• [DATA PROVIDED]:

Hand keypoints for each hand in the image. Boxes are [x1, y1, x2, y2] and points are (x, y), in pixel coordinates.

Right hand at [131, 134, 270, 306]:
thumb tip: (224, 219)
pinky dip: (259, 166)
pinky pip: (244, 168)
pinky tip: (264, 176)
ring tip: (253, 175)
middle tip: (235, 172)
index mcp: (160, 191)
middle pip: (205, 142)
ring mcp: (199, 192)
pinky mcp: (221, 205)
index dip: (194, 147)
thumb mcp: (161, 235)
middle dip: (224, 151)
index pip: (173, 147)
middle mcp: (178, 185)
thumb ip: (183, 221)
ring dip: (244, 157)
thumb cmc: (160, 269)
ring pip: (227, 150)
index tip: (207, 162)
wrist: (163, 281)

---

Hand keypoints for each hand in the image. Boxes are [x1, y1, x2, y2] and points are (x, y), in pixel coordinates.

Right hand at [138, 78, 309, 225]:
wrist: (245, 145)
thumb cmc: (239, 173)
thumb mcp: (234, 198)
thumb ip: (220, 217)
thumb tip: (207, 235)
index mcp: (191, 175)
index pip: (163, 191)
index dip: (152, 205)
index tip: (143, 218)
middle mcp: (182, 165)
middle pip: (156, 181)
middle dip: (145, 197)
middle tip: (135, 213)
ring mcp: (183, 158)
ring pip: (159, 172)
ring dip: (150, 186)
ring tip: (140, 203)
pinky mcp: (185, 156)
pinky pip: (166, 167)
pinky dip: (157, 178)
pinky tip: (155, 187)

...

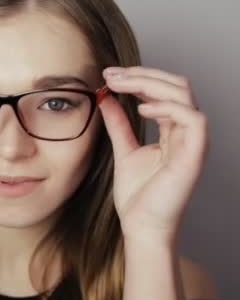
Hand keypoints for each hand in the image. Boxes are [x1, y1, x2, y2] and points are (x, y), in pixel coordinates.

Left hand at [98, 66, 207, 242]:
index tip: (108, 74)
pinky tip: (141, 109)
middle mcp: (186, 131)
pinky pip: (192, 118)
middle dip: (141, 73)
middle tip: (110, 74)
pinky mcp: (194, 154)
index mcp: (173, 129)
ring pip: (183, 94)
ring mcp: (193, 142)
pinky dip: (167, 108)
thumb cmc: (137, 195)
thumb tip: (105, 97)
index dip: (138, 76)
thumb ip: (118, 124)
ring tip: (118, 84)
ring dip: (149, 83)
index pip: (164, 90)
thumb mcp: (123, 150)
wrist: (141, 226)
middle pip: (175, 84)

• [EXERCISE]: Say how many lines of the data hold the word "middle", and leave out everything but the number.

• [OUTPUT OF THE TASK]: 12